Martin tertawa dan ia pun akhirnya berhenti membicarakan pemuda itu, kemudian mulai fokus dengan urusannya dengan pemuda itu.

“Well, baiklah, baiklah, tapi sebelum itu, Aku ingin Kau berkenalan dengan teman sekelas barumu terlebih dahulu sebelum Kita bicara, Rey!” seru Martin.

Reynold akhirnya memandang pada Wendy dan ia tampak sedikit tertegun melihat sosok Wendy seakan ia tengah terpikir sesuatu.

Tentu Wendy menyadarinya, ia merasa heran dengan tatapannya itu sehingga membuatnya sekilas terpikir bahwa pemuda itu mulai mencurigainya. “Apa lagi sekarang? Aku yakin penyamaranku sudah sangat sempurna, apa lagi celah dariku sekarang?” pikir Wendy.

Untuk menghilangkan kecanggungan, Wendy pun dengan tampang yang begitu ceria menyodorkan tangannya pada pemuda itu sembari memperkenalkan diri. “Namaku Bella Valentine, salam kenal!”
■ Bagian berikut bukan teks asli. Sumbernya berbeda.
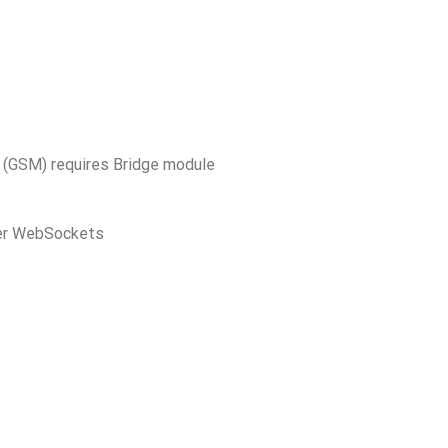
TE (GSM) requires Bridge module
er WebSockets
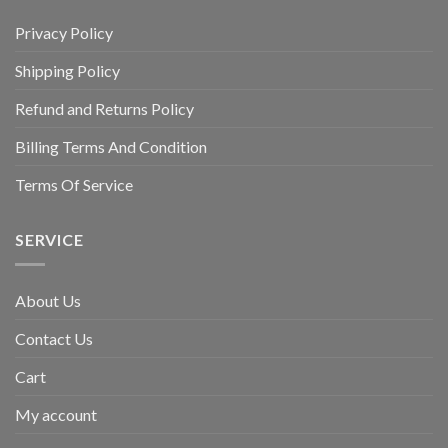
Privacy Policy
Shipping Policy
Refund and Returns Policy
Billing Terms And Condition
Terms Of Service
SERVICE
About Us
Contact Us
Cart
My account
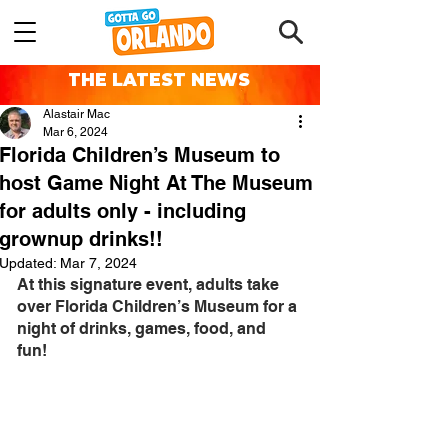
THE LATEST NEWS
Alastair Mac
Mar 6, 2024
Florida Children’s Museum to
host Game Night At The Museum
for adults only - including
grownup drinks!!
Updated:
Mar 7, 2024
At this signature event, adults take 
over Florida Children’s Museum for a 
night of drinks, games, food, and 
fun! 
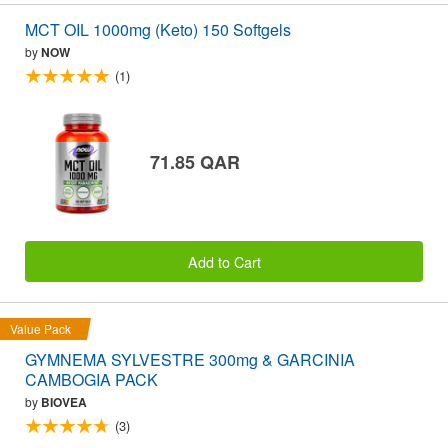
MCT OIL 1000mg (Keto) 150 Softgels
by
NOW
(1)
71.85 QAR
Add to Cart
Value Pack
GYMNEMA SYLVESTRE 300mg & GARCINIA
CAMBOGIA PACK
by
BIOVEA
(3)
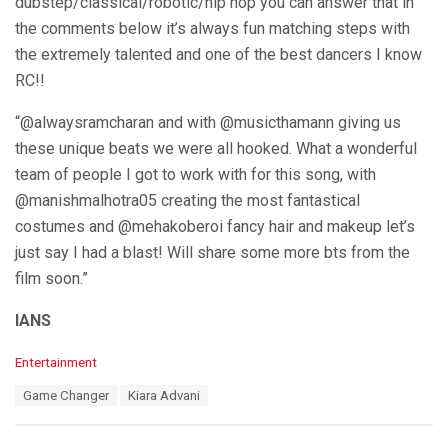
dubstep/classical/robotic/hip hop you can answer that in
the comments below it’s always fun matching steps with
the extremely talented and one of the best dancers I know
RC!!
“@alwaysramcharan and with @musicthamann giving us
these unique beats we were all hooked. What a wonderful
team of people I got to work with for this song, with
@manishmalhotra05 creating the most fantastical
costumes and @mehakoberoi fancy hair and makeup let’s
just say I had a blast! Will share some more bts from the
film soon.”
IANS
C
Entertainment
a
T
Game Changer
Kiara Advani
t
a
e
g
g
s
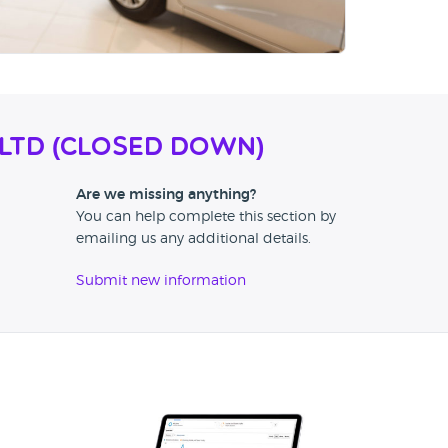
 Ltd (CLOSED DOWN)
Are we missing anything?
You can help complete this section by
emailing us any additional details.
Submit new information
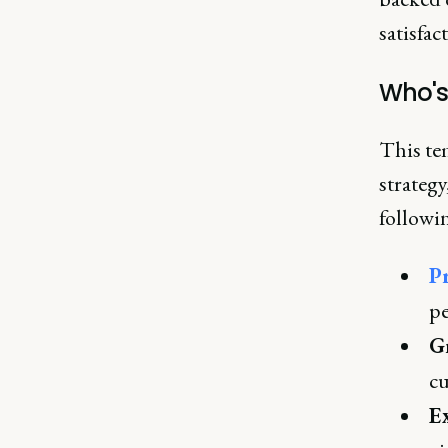
satisfac
Who's
This te
strategy
followin
P
pe
G
cu
Ex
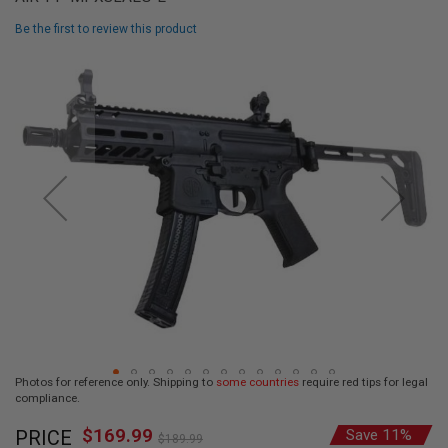
L
L
Be the first to review this product
G
U
Skip
N
to
S
the
end
A
I
of
R
the
S
images
O
F
gallery
T
P
I
S
T
O
L
S
A
Photos for reference only. Shipping to
some countries
require red tips for legal
I
compliance.
R
Skip
S
$169.99
O
Special
PRICE
Save 11%
to
$189.99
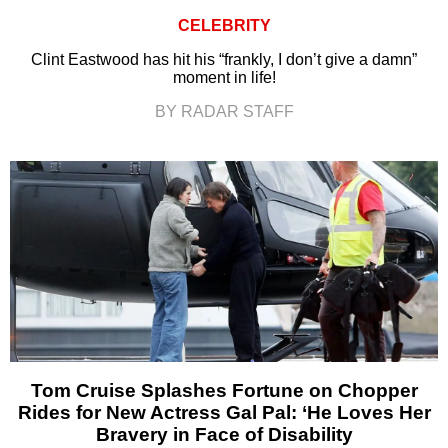
CELEBRITY
Clint Eastwood has hit his “frankly, I don’t give a damn”
moment in life!
BY RADAR STAFF
Tom Cruise Splashes Fortune on Chopper
Rides for New Actress Gal Pal: ‘He Loves Her
Bravery in Face of Disability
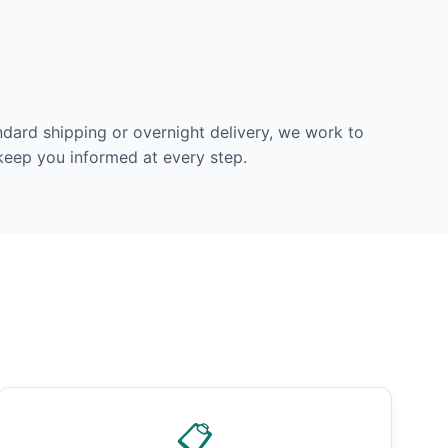
dard shipping or overnight delivery, we work to
 keep you informed at every step.
📋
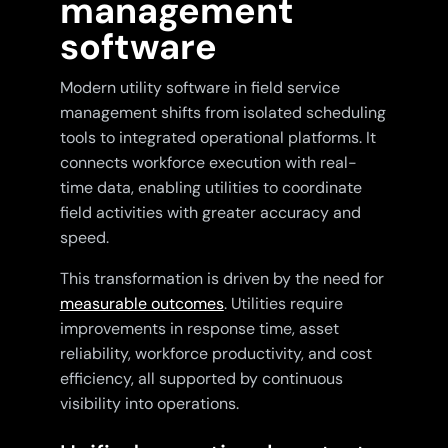
management
software
Modern utility software in field service
management shifts from isolated scheduling
tools to integrated operational platforms. It
connects workforce execution with real-
time data, enabling utilities to coordinate
field activities with greater accuracy and
speed.
This transformation is driven by the need for
measurable outcomes
. Utilities require
improvements in response time, asset
reliability, workforce productivity, and cost
efficiency, all supported by continuous
visibility into operations.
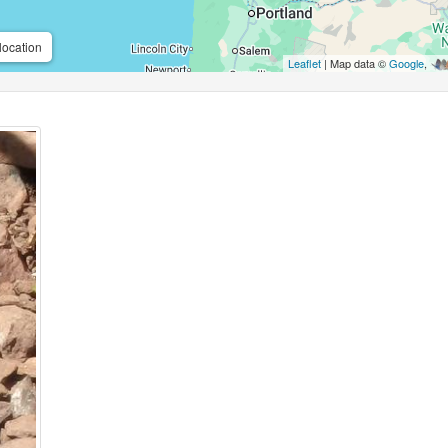
location
Leaflet
| Map data ©
Google
,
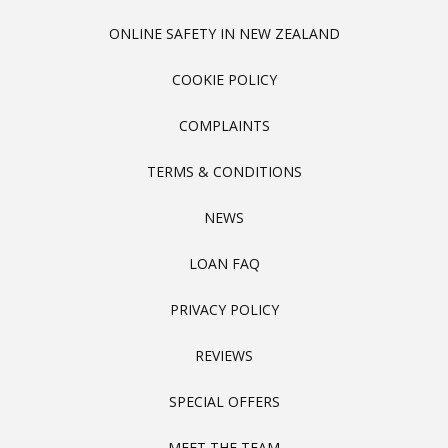
ONLINE SAFETY IN NEW ZEALAND
COOKIE POLICY
COMPLAINTS
TERMS & CONDITIONS
NEWS
LOAN FAQ
PRIVACY POLICY
REVIEWS
SPECIAL OFFERS
MEET THE TEAM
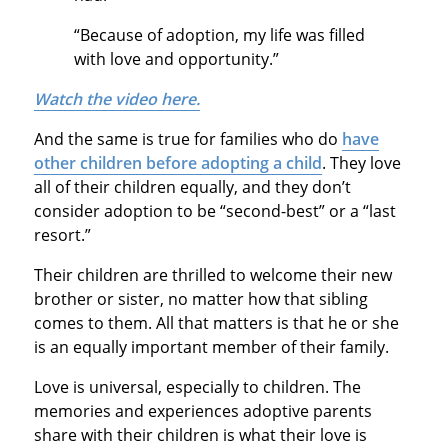
“Because of adoption, my life was filled
with love and opportunity.”
Watch the video here.
And the same is true for families who do
have
other children before adopting a child
. They love
all of their children equally, and they don’t
consider adoption to be “second-best” or a “last
resort.”
Their children are thrilled to welcome their new
brother or sister, no matter how that sibling
comes to them. All that matters is that he or she
is an equally important member of their family.
Love is universal, especially to children. The
memories and experiences adoptive parents
share with their children is what their love is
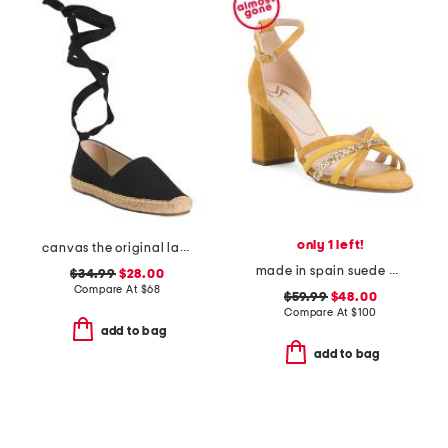
only 1 left!
canvas the original lace up flats
made in spain suede multi strap heel sandals with ankle strap
$34.99
$28.00
Compare At
$
68
$59.99
$48.00
Compare At
$
100
add to bag
add to bag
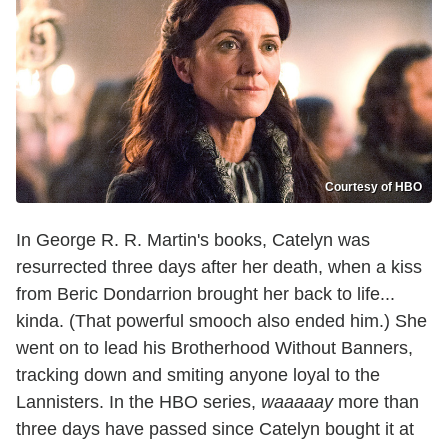
Courtesy of HBO
In George R. R. Martin's books, Catelyn was
resurrected three days after her death, when a kiss
from Beric Dondarrion brought her back to life...
kinda. (That powerful smooch also ended him.) She
went on to lead his Brotherhood Without Banners,
tracking down and smiting anyone loyal to the
Lannisters. In the HBO series,
waaaaay
more than
three days have passed since Catelyn bought it at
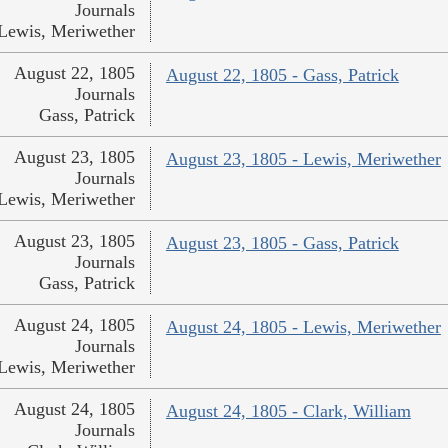
Journals
Lewis, Meriwether
August 22, 1805
August 22, 1805 - Gass, Patrick
Journals
Gass, Patrick
August 23, 1805
August 23, 1805 - Lewis, Meriwether
Journals
Lewis, Meriwether
August 23, 1805
August 23, 1805 - Gass, Patrick
Journals
Gass, Patrick
August 24, 1805
August 24, 1805 - Lewis, Meriwether
Journals
Lewis, Meriwether
August 24, 1805
August 24, 1805 - Clark, William
Journals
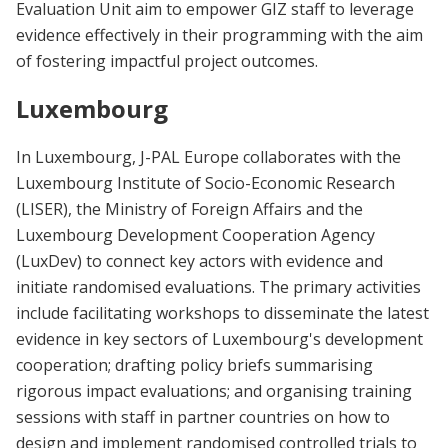
Evaluation Unit aim to empower GIZ staff to leverage
evidence effectively in their programming with the aim
of fostering impactful project outcomes.
Luxembourg
In Luxembourg, J-PAL Europe collaborates with the
Luxembourg Institute of Socio-Economic Research
(LISER), the Ministry of Foreign Affairs and the
Luxembourg Development Cooperation Agency
(LuxDev) to connect key actors with evidence and
initiate randomised evaluations. The primary activities
include facilitating workshops to disseminate the latest
evidence in key sectors of Luxembourg's development
cooperation; drafting policy briefs summarising
rigorous impact evaluations; and organising training
sessions with staff in partner countries on how to
design and implement randomised controlled trials to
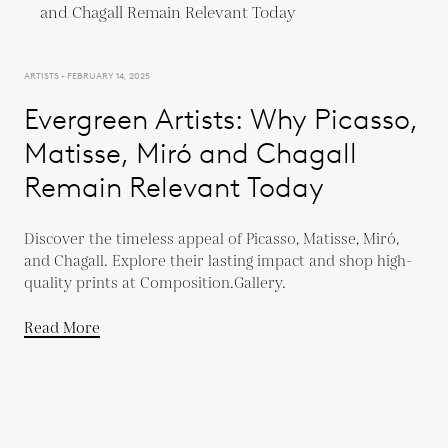
ARTISTS - FEBRUARY 14, 2025
Evergreen Artists: Why Picasso,
Matisse, Miró and Chagall
Remain Relevant Today
Discover the timeless appeal of Picasso, Matisse, Miró,
and Chagall. Explore their lasting impact and shop high-
quality prints at Composition.Gallery.
Read More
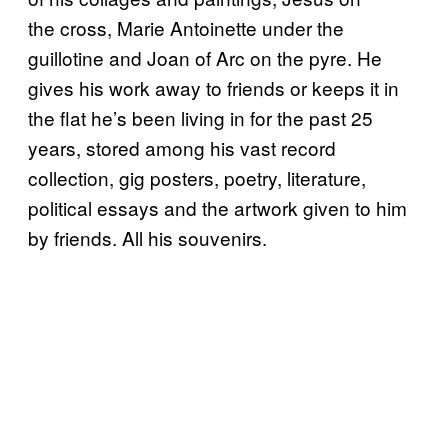
the cross, Marie Antoinette under the
guillotine and Joan of Arc on the pyre. He
gives his work away to friends or keeps it in
the flat he’s been living in for the past 25
years, stored among his vast record
collection, gig posters, poetry, literature,
political essays and the artwork given to him
by friends. All his souvenirs.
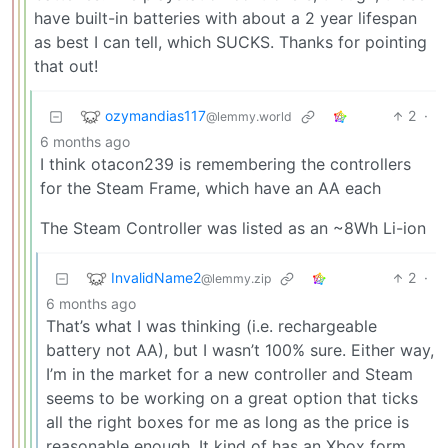
have built-in batteries with about a 2 year lifespan
as best I can tell, which SUCKS. Thanks for pointing
that out!
ozymandias117
2
·
@lemmy.world
6 months ago
I think otacon239 is remembering the controllers
for the Steam Frame, which have an AA each
The Steam Controller was listed as an ~8Wh Li-ion
InvalidName2
2
·
@lemmy.zip
6 months ago
That’s what I was thinking (i.e. rechargeable
battery not AA), but I wasn’t 100% sure. Either way,
I’m in the market for a new controller and Steam
seems to be working on a great option that ticks
all the right boxes for me as long as the price is
reasonable enough. It kind of has an Xbox form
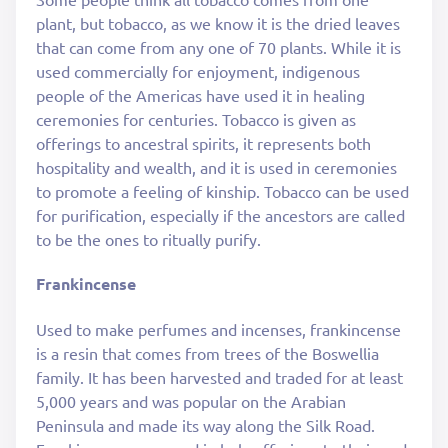
plant, but tobacco, as we know it is the dried leaves
that can come from any one of 70 plants. While it is
used commercially for enjoyment, indigenous
people of the Americas have used it in healing
ceremonies for centuries. Tobacco is given as
offerings to ancestral spirits, it represents both
hospitality and wealth, and it is used in ceremonies
to promote a feeling of kinship. Tobacco can be used
for purification, especially if the ancestors are called
to be the ones to ritually purify.
Frankincense
Used to make perfumes and incenses, frankincense
is a resin that comes from trees of the Boswellia
family. It has been harvested and traded for at least
5,000 years and was popular on the Arabian
Peninsula and made its way along the Silk Road.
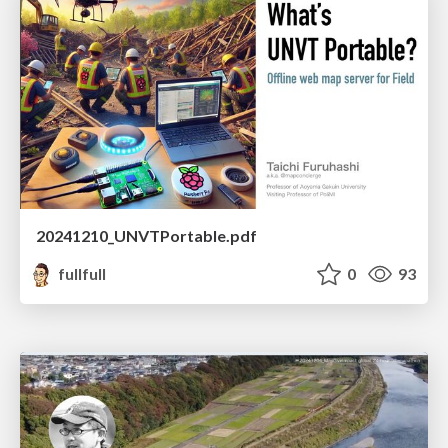
20241210_UNVTPortable.pdf
fullfull
0
93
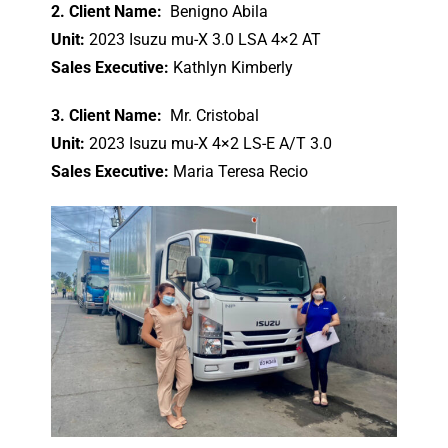
2. Client Name:
Benigno Abila
Unit:
2023 Isuzu mu-X 3.0 LSA 4×2 AT
Sales Executive:
Kathlyn Kimberly
3. Client Name:
Mr. Cristobal
Unit:
2023 Isuzu mu-X 4×2 LS-E A/T 3.0
Sales Executive:
Maria Teresa Recio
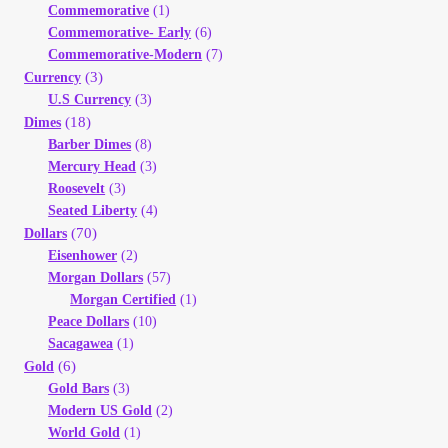
Commemorative
(1)
Your Account
Commemorative- Early
(6)
Commemorative-Modern
(7)
Refund and Returns Policy
(3)
Currency
U.S Currency
(3)
(18)
Dimes
Registration
Barber Dimes
(8)
Mercury Head
(3)
Registration
Roosevelt
(3)
Seated Liberty
(4)
(70)
Dollars
Shop
Eisenhower
(2)
Morgan Dollars
(57)
Store List
Morgan Certified
(1)
Peace Dollars
(10)
Terms of Sale
Sacagawea
(1)
(6)
Gold
Gold Bars
(3)
Terms of Use
Modern US Gold
(2)
World Gold
(1)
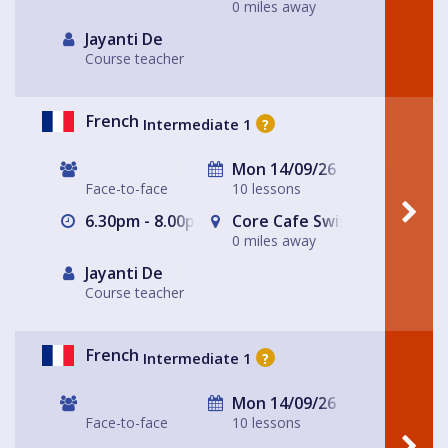
0 miles away
Jayanti De
Course teacher
French
Intermediate 1
?
Mon 14/09/26
Face-to-face
10 lessons
6.30pm - 8.00pm
Core Cafe Swiss Cottage Le
0 miles away
Jayanti De
Course teacher
French
Intermediate 1
?
Mon 14/09/26
Face-to-face
10 lessons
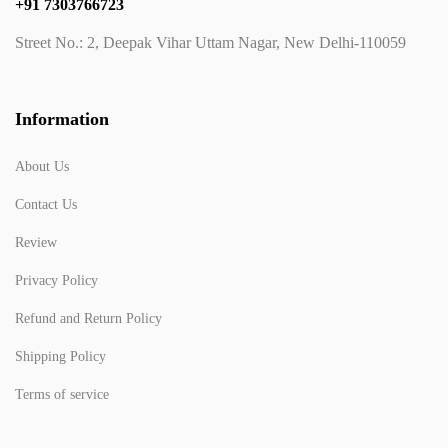
+91 7303766723
Street No.: 2, Deepak Vihar Uttam Nagar, New Delhi-110059
Information
About Us
Contact Us
Review
Privacy Policy
Refund and Return Policy
Shipping Policy
Terms of service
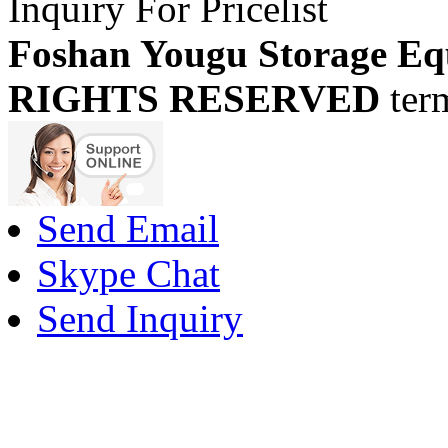
Inquiry For Pricelist
Foshan Yougu Storage Eq
RIGHTS RESERVED
ter
Send Email
Skype Chat
Send Inquiry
Reynold melirik tangan yang Wendy ulurkan padanya sejenak, lalu dengan tangannya yang besar ia menerima uluran tangan itu dan menggenggamnya cukup kuat sehingga membuat Wendy kaget sendiri dengan kekuatan pemuda itu. “Reynold Clifford,” ucap Reynold dengan malas menyebutkan namanya.

“Di … Dia benar-benar tidak mencurigaiku kan?” pikir Wendy dengan perasaan was-was.

Reynold melepaskan jabat tangan itu dan Wendy pun langsung mengusap tangannya yang terasa cukup sakit itu. Martin yang melihat tingkah Wendy dan Reynold tersenyum lebar seakan ia memikirkan sesuatu melihat mereka berdua.

“Well, Bella, Kau boleh pergi, maaf sudah mengganggu waktumu,” ucap Martin selanjutnya.

“Ah, tidak apa-apa, Pak. Baiklah, kalau begitu saya undur diri dulu,” ucap Wendy sebelum ia beranjak dari tempat duduknya. “Dan sampai jumpa lagi, Reynold,” sambungnya sembari memasang senyum terbaiknya pada pemuda itu.

Martin hanya mengangguk, sedangkan Reynold terlihat tidak peduli.

Setelah itu, Wendy keluar dari ruangan perkuliahan itu. Ia menutup pintu ruangannya rapat-rapat, lalu berdiri dengan menempel ke pintu itu karena ia sangat ingin tahu mengenai apa yang mereka bicarakan di dalam ruangan itu, serta memastikan bahwa mereka tidak mencurigainya.

“Sial sekali Aku tidak membawa alat untuk mengupingku, Aku tidak mengira hal seperti ini akan terjadi. Lain kali Aku tidak boleh lengah!” pikir Wendy sembari berusaha mendekatkan telinganya pada pintu.